» **STATED PROBLEM**: Retype every line of the records below, matching each character precisely.

· · · · · · ·

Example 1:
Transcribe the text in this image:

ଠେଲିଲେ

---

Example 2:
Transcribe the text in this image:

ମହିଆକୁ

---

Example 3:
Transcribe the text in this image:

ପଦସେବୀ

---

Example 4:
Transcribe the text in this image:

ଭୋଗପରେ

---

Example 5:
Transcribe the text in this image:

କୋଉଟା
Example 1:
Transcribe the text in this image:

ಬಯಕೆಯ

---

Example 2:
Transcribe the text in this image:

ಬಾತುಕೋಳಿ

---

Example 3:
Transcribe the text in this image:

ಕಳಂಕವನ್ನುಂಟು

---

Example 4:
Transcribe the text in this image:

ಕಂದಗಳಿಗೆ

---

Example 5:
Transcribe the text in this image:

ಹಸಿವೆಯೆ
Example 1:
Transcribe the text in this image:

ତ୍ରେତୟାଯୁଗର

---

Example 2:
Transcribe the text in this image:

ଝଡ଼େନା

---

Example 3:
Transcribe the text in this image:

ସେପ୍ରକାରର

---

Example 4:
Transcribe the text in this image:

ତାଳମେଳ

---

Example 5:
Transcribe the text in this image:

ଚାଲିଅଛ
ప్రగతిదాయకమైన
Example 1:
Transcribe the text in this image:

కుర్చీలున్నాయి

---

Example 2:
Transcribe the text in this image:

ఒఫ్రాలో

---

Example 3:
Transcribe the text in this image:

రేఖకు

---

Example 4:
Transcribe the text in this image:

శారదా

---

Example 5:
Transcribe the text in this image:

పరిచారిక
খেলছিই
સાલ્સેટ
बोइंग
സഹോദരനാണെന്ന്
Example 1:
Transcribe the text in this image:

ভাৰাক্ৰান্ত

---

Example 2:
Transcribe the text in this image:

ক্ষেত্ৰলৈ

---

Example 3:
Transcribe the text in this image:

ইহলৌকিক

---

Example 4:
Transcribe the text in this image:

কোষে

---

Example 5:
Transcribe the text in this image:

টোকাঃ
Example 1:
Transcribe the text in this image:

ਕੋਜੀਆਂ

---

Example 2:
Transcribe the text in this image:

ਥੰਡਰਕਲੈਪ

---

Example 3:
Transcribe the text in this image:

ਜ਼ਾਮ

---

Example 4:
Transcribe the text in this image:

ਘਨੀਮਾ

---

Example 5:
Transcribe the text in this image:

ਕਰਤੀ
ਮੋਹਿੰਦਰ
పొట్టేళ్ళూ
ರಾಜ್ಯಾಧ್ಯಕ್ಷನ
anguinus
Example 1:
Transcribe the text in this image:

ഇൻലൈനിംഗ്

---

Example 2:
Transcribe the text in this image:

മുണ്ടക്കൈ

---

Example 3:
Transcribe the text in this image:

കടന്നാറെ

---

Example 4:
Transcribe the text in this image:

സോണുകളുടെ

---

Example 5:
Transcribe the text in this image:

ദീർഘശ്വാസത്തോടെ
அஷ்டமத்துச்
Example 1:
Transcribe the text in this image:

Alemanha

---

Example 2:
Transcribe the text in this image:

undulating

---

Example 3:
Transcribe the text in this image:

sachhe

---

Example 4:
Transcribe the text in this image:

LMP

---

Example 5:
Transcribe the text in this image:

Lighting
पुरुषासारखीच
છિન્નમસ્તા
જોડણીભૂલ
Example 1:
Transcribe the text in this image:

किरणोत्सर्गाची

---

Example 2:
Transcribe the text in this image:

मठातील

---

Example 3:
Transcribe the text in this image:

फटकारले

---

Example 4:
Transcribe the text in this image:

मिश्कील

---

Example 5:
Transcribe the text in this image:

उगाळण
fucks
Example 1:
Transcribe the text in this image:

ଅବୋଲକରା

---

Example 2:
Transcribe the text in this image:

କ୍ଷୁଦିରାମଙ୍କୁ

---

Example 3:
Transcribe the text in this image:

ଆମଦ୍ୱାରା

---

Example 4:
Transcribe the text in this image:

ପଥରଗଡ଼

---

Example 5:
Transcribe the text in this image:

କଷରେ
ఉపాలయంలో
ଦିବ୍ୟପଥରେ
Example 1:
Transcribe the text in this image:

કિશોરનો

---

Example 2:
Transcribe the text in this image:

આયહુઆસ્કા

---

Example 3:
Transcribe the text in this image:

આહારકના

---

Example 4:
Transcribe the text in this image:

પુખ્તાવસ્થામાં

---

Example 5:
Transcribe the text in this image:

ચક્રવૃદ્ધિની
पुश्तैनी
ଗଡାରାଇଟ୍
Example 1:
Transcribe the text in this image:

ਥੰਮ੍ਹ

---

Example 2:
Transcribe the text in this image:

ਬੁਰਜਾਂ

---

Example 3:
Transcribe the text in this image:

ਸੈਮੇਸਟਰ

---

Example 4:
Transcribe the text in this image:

· · · · · · ·

» **RESPONSE**:
Example 1:
Transcribe the text in this image:

ଠେଲିଲେ

---

Example 2:
Transcribe the text in this image:

ମହିଆକୁ

---

Example 3:
Transcribe the text in this image:

ପଦସେବୀ

---

Example 4:
Transcribe the text in this image:

ଭୋଗପରେ

---

Example 5:
Transcribe the text in this image:

କୋଉଟା
Example 1:
Transcribe the text in this image:

ಬಯಕೆಯ

---

Example 2:
Transcribe the text in this image:

ಬಾತುಕೋಳಿ

---

Example 3:
Transcribe the text in this image:

ಕಳಂಕವನ್ನುಂಟು

---

Example 4:
Transcribe the text in this image:

ಕಂದಗಳಿಗೆ

---

Example 5:
Transcribe the text in this image:

ಹಸಿವೆಯೆ
Example 1:
Transcribe the text in this image:

ତ୍ରେତୟାଯୁଗର

---

Example 2:
Transcribe the text in this image:

ଝଡ଼େନା

---

Example 3:
Transcribe the text in this image:

ସେପ୍ରକାରର

---

Example 4:
Transcribe the text in this image:

ତାଳମେଳ

---

Example 5:
Transcribe the text in this image:

ଚାଲିଅଛ
ప్రగతిదాయకమైన
Example 1:
Transcribe the text in this image:

కుర్చీలున్నాయి

---

Example 2:
Transcribe the text in this image:

ఒఫ్రాలో

---

Example 3:
Transcribe the text in this image:

రేఖకు

---

Example 4:
Transcribe the text in this image:

శారదా

---

Example 5:
Transcribe the text in this image:

పరిచారిక
খেলছিই
સાલ્સેટ
बोइंग
സഹോദരനാണെന്ന്
Example 1:
Transcribe the text in this image:

ভাৰাক্ৰান্ত

---

Example 2:
Transcribe the text in this image:

ক্ষেত্ৰলৈ

---

Example 3:
Transcribe the text in this image:

ইহলৌকিক

---

Example 4:
Transcribe the text in this image:

কোষে

---

Example 5:
Transcribe the text in this image:

টোকাঃ
Example 1:
Transcribe the text in this image:

ਕੋਜੀਆਂ

---

Example 2:
Transcribe the text in this image:

ਥੰਡਰਕਲੈਪ

---

Example 3:
Transcribe the text in this image:

ਜ਼ਾਮ

---

Example 4:
Transcribe the text in this image:

ਘਨੀਮਾ

---

Example 5:
Transcribe the text in this image:

ਕਰਤੀ
ਮੋਹਿੰਦਰ
పొట్టేళ్ళూ
ರಾಜ್ಯಾಧ್ಯಕ್ಷನ
anguinus
Example 1:
Transcribe the text in this image:

ഇൻലൈനിംഗ്

---

Example 2:
Transcribe the text in this image:

മുണ്ടക്കൈ

---

Example 3:
Transcribe the text in this image:

കടന്നാറെ

---

Example 4:
Transcribe the text in this image:

സോണുകളുടെ

---

Example 5:
Transcribe the text in this image:

ദീർഘശ്വാസത്തോടെ
அஷ்டமத்துச்
Example 1:
Transcribe the text in this image:

Alemanha

---

Example 2:
Transcribe the text in this image:

undulating

---

Example 3:
Transcribe the text in this image:

sachhe

---

Example 4:
Transcribe the text in this image:

LMP

---

Example 5:
Transcribe the text in this image:

Lighting
पुरुषासारखीच
છિન્નમસ્તા
જોડણીભૂલ
Example 1:
Transcribe the text in this image:

किरणोत्सर्गाची

---

Example 2:
Transcribe the text in this image:

मठातील

---

Example 3:
Transcribe the text in this image:

फटकारले

---

Example 4:
Transcribe the text in this image:

मिश्कील

---

Example 5:
Transcribe the text in this image:

उगाळण
fucks
Example 1:
Transcribe the text in this image:

ଅବୋଲକରା

---

Example 2:
Transcribe the text in this image:

କ୍ଷୁଦିରାମଙ୍କୁ

---

Example 3:
Transcribe the text in this image:

ଆମଦ୍ୱାରା

---

Example 4:
Transcribe the text in this image:

ପଥରଗଡ଼

---

Example 5:
Transcribe the text in this image:

କଷରେ
ఉపాలయంలో
ଦିବ୍ୟପଥରେ
Example 1:
Transcribe the text in this image:

કિશોરનો

---

Example 2:
Transcribe the text in this image:

આયહુઆસ્કા

---

Example 3:
Transcribe the text in this image:

આહારકના

---

Example 4:
Transcribe the text in this image:

પુખ્તાવસ્થામાં

---

Example 5:
Transcribe the text in this image:

ચક્રવૃદ્ધિની
पुश्तैनी
ଗଡାରାଇଟ୍
Example 1:
Transcribe the text in this image:

ਥੰਮ੍ਹ

---

Example 2:
Transcribe the text in this image:

ਬੁਰਜਾਂ

---

Example 3:
Transcribe the text in this image:

ਸੈਮੇਸਟਰ

---

Example 4:
Transcribe the text in this image:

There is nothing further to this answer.